Échos

Odile Bailleux (1939-2024)

Nous apprenons avec tristesse la disparition d’Odile Bailleux à l’âge de 84 ans. Elève d’Helmut Walcha dont elle gardait un souvenir fort, Odile Bailleux fut une organiste et claveciniste passionnée de musique ancienne qui contribua dans le sillage des Chapuis, Chapelet ou Saint-Arroman à dépoussiérer nombre d’oeuvres d’orgue des XVIe et XVIIe siècles, par une interprétation à la fois sensible et s’appuyant sur des recherches musicologiques alors nouvelles. Organiste à St-Germain-des-Prés, elle fut une pédagogue recherchée, attirant toute une génération de jeunes musiciens qui découvraient avec elle une nouvelle manière d’interpréter la musique baroque. 

On regrettera qu’à l’instar de Jean Boyer, Odile Bailleux ne nous laisse que peu d’enregistrements discographiques.

Retrouvez ci-desous un hommage à Odile Bailleux par Frédéric Muñoz, ainsi qu’un extrait du double CD Nicolas de Grigny enregistré en 1983 et qui n’avait pu paraître à l’époque. C’est l’opiniatreté de Frédéric Munoz qui permit finalement sa publication en 2008 chez le label Gueul’Ard (Mouzon).

Nicolas de Grigny, Récit de tierce en taille, extrait de la Messe – Odile Bailleux à l’orgue de la cathédrale Ste-Cécile d’Albi (1983), prise de son et photo : Frédéric Muñoz (que nous remercions)

Frédéric Muñoz rend hommage à Odile Bailleux

Odile Bailleux durant l’enregistrement du CD Grigny à Albi – Photo : Frédéric Muñoz

J’ai rencontré pour la première fois Odile Bailleux en 1978 grâce à Jacques Bétoulières, organiste à Montpellier, suite à la sortie de son premier microsillon consacré à Antony van Noordt, Elle fut invitée dès le début des années 80 à la fois pour des concerts à Saint-Guilhem le Désert et aussi à l’Académie d’été à l’orgue Moitessier de Sète, J’ai suivi ses cours avec un enthousiasme débordant découvrant sous ses doigts experts la musique de Frescobaldi et de Correa de Arauxo, En 1983 l’éditeur occitan Ventadorn propose à Odile d’enregistrer le grand orgue de la cathédrale d’Albi, récemment restauré, Séduite par cet instrument somptueux, elle envisagea alors d’enregistrer le Livre d’orgue de Nicolas de Grigny. Durant de longues nuits d’enregistrement cet album s’est façonné et pour moi son élève ce fut une expérience incroyable de faire pour elle la prise de son et de l’assister musicalement, ce qui était pour moi une grande marque de confiance. Par la suite elle revenait régulièrement jouer à Saint-Guilhem, ayant même inauguré en 1984 le positif de dos d’Alain Sals. On l’entendit aussi au clavecin dans un récital Bach avec la gambiste Marie-Françoise Bloch.

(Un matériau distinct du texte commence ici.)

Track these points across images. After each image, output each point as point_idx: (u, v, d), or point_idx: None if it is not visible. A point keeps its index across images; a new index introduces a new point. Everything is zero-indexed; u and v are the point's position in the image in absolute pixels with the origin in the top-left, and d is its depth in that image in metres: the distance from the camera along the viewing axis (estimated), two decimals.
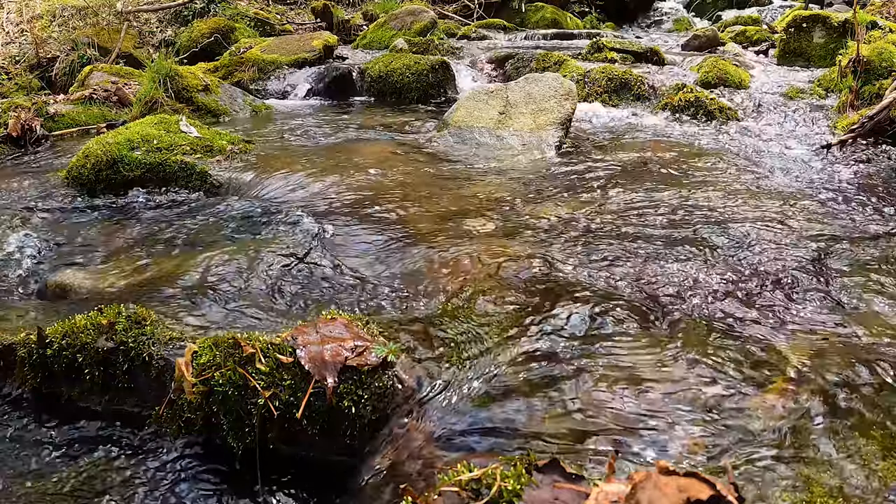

Ses cours montraient un aspect de la musique ancienne mettant particulièrement en valeur la dynamique, le toucher et l’expression au clavier. Je la retrouvais aussi à Aubenas pour d’autres cours et un concert mémorable autour de Hassler, Reincken, Correa et Bach. Amie du claveciniste Scott Ross, ce dernier l’amena vers le label Erato qui lui permis de livrer un CD mémorable consacré à son cher Correa de Arauxo. Par son intuition sans faille, elle savait reconnaître diverses qualités musicales auprès de ses élèves, tantôt pour les complimenter par exemple pour « une bonne main gauche » ou leur dire tout simplement qu’ils vivaient une belle histoire d’amour avec la musique.

Odile a grandement fait partie depuis le tout début des années 60 de cette magnifique génération de redécouvreurs de la musique ancienne, en particulier celle de l’orgue associée aux instruments historiques restaurés suivants les principes et les gestes des facteurs de l’ancien Régime. Odile était profondément passionnée et sans concessions dans ses propos sur la musique. Outre quelques trop rares enregistrements officiels en disques faisant référence, quelques concerts mémorables furent captés et demeurent des témoignages précieux de son art, Par son enseignement elle a su transmettre et faire rayonner un savoir acquis auprès de ses maitres Edouard Souberbielle et Helmut Walcha que perpétuent désormais ses élèves. Par ses talents multiples elle a grandement honoré le monde de la musique baroque pendant plus de soixante ans, unanimement reconnue comme l’un des plus grandes représentantes de l’orgue français.